Back in Chile, he played with Selknam in the newly founded Súper Liga Americana de Rugby. He was part of the team that registered historical wins against the Argentinian Jaguares XV, eventually reaching the final of the competition.

He continued to play at Selknam for 2022, 2023, 2024 and 2025 seasons at the rebranded Super Rugby Americas competition, playing mainly as a backrower.

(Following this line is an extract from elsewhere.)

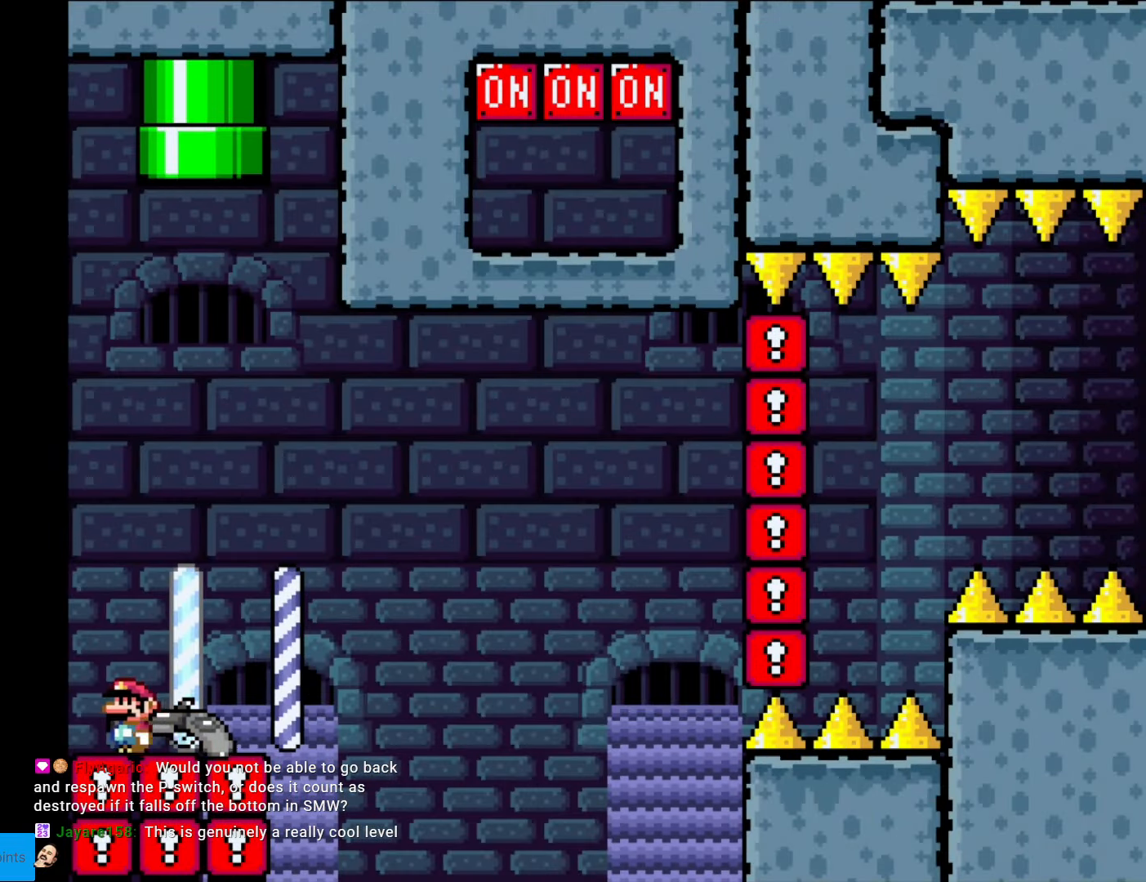
{"buttons": ["B", "Y", "DPAD_DOWN"], "events": [[158, "DPAD_RIGHT", "down"], [455, "B", "down"], [455, "DPAD_DOWN", "down"], [490, "DPAD_RIGHT", "up"]]}
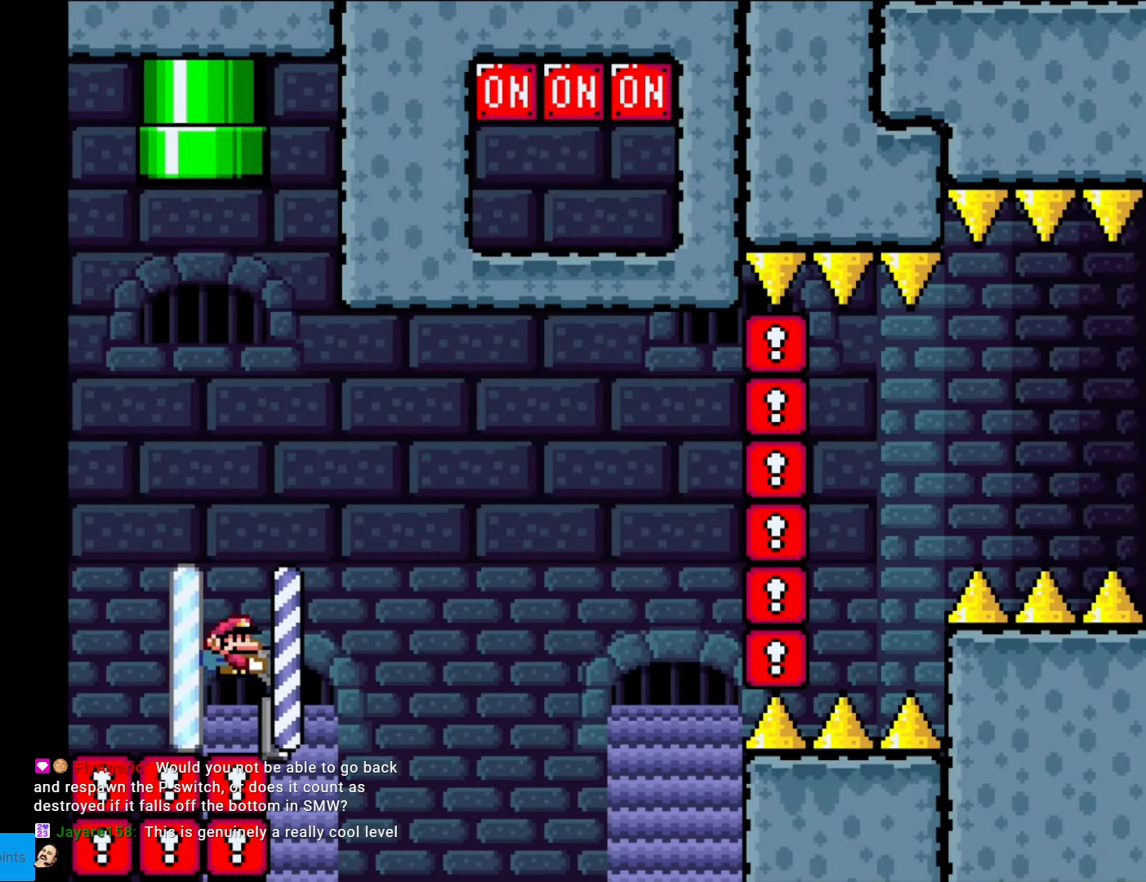
{"buttons": ["B", "Y", "DPAD_UP"], "events": [[17, "DPAD_RIGHT", "down"], [192, "R1", "down"], [367, "DPAD_DOWN", "up"], [402, "R1", "up"], [419, "DPAD_RIGHT", "up"], [454, "DPAD_UP", "down"]]}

In 2025, he had a stand up season being the tryman of the competition and qualifying to the semifinals.

On 1 February 2026, Martínez was announced as a signing for Championnat Fédéral Nationale club Bourgoin-Jallieu as a Joker Medical Hooker.

He returned to Chile in 2026 to finish the Super Rugby Americas with Selknam.

== International career ==
Raimundo Martínez is a Chile international since 2018, as Los Cóndores had some historical results in Test matches, beating the likes of recent world cup qualified Russia in 2021.

He was part of the team that qualified for their first Rugby World Cup in 2022, upsetting the odds against Canada and the United States, a serie of historic wins that sealed their qualification for the 2023 World Cup.

At the World Cup, he played all four games for Chile. In 2025, he once again was part of the team who qualified for Chile's second Rugby World Cup, this time upsetting Samoa.